> [Task objective]:
Only the lines from the start of the entries through the line with "Вчера, 19:51" should be returned, each exactly as it stands, and no pictures.

> [The data]:
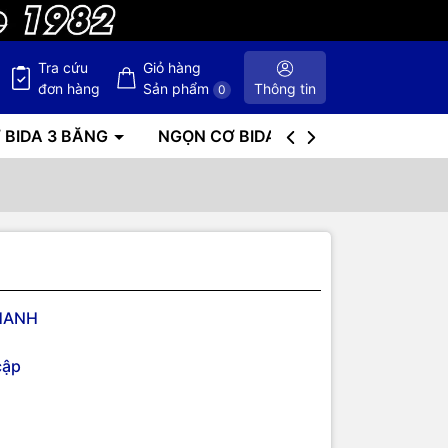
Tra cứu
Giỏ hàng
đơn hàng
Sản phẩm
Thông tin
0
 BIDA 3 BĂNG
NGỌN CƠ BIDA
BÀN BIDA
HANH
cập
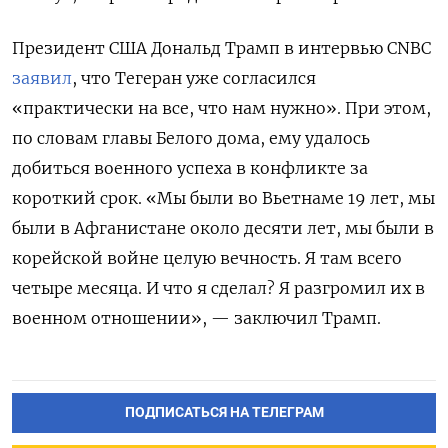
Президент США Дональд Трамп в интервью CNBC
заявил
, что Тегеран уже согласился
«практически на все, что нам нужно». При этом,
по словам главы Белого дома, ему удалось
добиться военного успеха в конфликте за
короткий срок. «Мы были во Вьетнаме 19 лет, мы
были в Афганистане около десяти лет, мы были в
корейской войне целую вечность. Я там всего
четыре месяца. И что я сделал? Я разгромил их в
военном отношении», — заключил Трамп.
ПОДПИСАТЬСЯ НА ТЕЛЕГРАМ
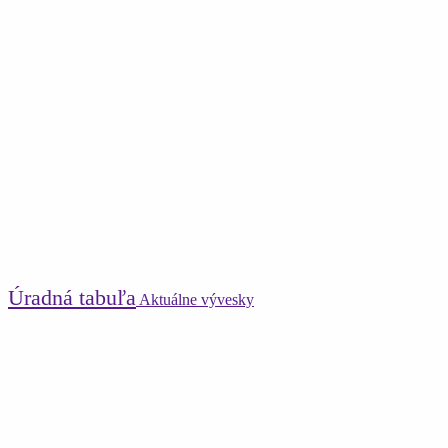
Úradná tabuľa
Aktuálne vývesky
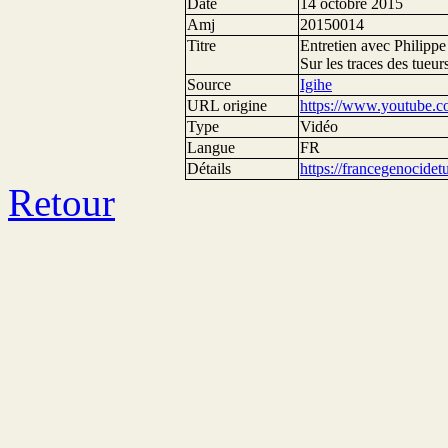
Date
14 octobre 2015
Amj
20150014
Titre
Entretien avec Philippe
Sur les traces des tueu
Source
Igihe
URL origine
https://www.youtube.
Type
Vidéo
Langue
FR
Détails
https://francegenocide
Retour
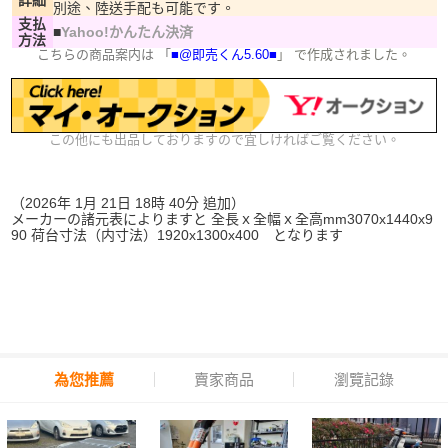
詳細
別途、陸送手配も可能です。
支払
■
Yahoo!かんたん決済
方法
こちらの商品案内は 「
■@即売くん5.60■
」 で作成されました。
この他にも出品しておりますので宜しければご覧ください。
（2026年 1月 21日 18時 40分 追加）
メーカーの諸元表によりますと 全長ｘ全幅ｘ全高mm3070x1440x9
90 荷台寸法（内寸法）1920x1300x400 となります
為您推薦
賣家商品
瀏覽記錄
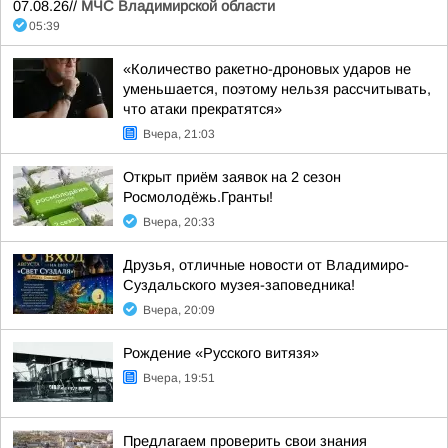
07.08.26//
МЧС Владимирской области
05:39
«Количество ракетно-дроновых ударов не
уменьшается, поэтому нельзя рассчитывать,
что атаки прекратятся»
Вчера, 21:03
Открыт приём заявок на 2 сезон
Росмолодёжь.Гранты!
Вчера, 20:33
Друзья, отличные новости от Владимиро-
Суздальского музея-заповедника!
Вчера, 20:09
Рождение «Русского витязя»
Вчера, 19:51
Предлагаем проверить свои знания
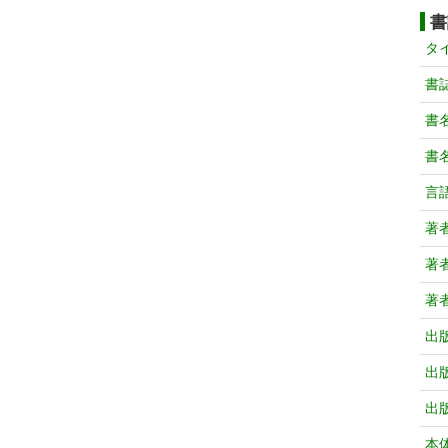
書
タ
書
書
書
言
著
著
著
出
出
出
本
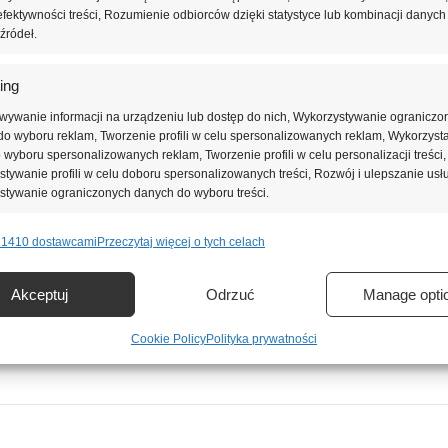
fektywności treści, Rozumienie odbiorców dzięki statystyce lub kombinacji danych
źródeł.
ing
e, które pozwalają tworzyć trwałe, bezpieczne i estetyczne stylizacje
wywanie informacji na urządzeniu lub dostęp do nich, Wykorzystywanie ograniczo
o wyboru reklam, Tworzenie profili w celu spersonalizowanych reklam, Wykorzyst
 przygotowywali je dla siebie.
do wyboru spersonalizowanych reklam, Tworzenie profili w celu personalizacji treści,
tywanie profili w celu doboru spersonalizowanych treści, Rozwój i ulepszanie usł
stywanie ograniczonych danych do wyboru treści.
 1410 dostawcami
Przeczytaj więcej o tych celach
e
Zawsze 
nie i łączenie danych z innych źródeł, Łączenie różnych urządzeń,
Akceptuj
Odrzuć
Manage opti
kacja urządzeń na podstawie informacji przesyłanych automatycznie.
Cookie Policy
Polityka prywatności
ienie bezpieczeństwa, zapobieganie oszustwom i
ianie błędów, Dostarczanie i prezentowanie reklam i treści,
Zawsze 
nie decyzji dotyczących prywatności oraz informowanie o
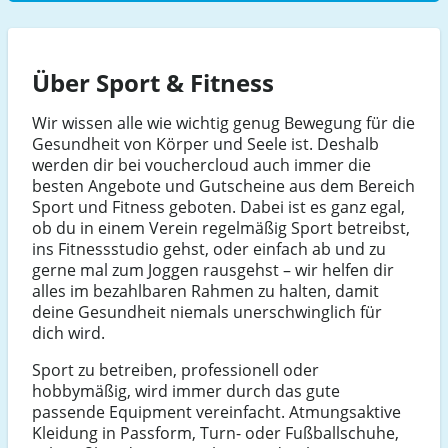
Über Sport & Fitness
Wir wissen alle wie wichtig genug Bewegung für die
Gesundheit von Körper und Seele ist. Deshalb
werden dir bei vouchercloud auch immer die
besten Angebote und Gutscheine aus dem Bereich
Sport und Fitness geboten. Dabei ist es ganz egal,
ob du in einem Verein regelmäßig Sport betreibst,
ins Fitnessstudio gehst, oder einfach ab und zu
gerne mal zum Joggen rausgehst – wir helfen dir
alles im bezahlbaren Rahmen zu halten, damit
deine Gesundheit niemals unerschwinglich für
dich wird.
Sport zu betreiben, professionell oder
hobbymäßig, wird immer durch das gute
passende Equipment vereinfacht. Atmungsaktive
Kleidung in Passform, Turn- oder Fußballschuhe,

> [Worked solution]:
Tra cứu
Giỏ hàng
đơn hàng
Sản phẩm
Thông tin
0
 BIDA 3 BĂNG
NGỌN CƠ BIDA
BÀN BIDA
HANH
cập
Президент США Дональд Трамп в интервью CNBC
заявил
, что Тегеран уже согласился
«практически на все, что нам нужно». При этом,
по словам главы Белого дома, ему удалось
добиться военного успеха в конфликте за
короткий срок. «Мы были во Вьетнаме 19 лет, мы
были в Афганистане около десяти лет, мы были в
корейской войне целую вечность. Я там всего
четыре месяца. И что я сделал? Я разгромил их в
военном отношении», — заключил Трамп.
ПОДПИСАТЬСЯ НА ТЕЛЕГРАМ
Úradná tabuľa
Aktuálne vývesky
Date
14 octobre 2015
Amj
20150014
Titre
Entretien avec Philippe
Sur les traces des tueu
Source
Igihe
URL origine
https://www.youtube.
Type
Vidéo
Langue
FR
Détails
https://francegenocide
Retour
詳細
別途、陸送手配も可能です。
支払
■
Yahoo!かんたん決済
方法
こちらの商品案内は 「
■@即売くん5.60■
」 で作成されました。
この他にも出品しておりますので宜しければご覧ください。
（2026年 1月 21日 18時 40分 追加）
メーカーの諸元表によりますと 全長ｘ全幅ｘ全高mm3070x1440x9
90 荷台寸法（内寸法）1920x1300x400 となります
為您推薦
賣家商品
瀏覽記錄
07.08.26//
МЧС Владимирской области
05:39
«Количество ракетно-дроновых ударов не
уменьшается, поэтому нельзя рассчитывать,
что атаки прекратятся»
Вчера, 21:03
Открыт приём заявок на 2 сезон
Росмолодёжь.Гранты!
Вчера, 20:33
Друзья, отличные новости от Владимиро-
Суздальского музея-заповедника!
Вчера, 20:09
Рождение «Русского витязя»
Вчера, 19:51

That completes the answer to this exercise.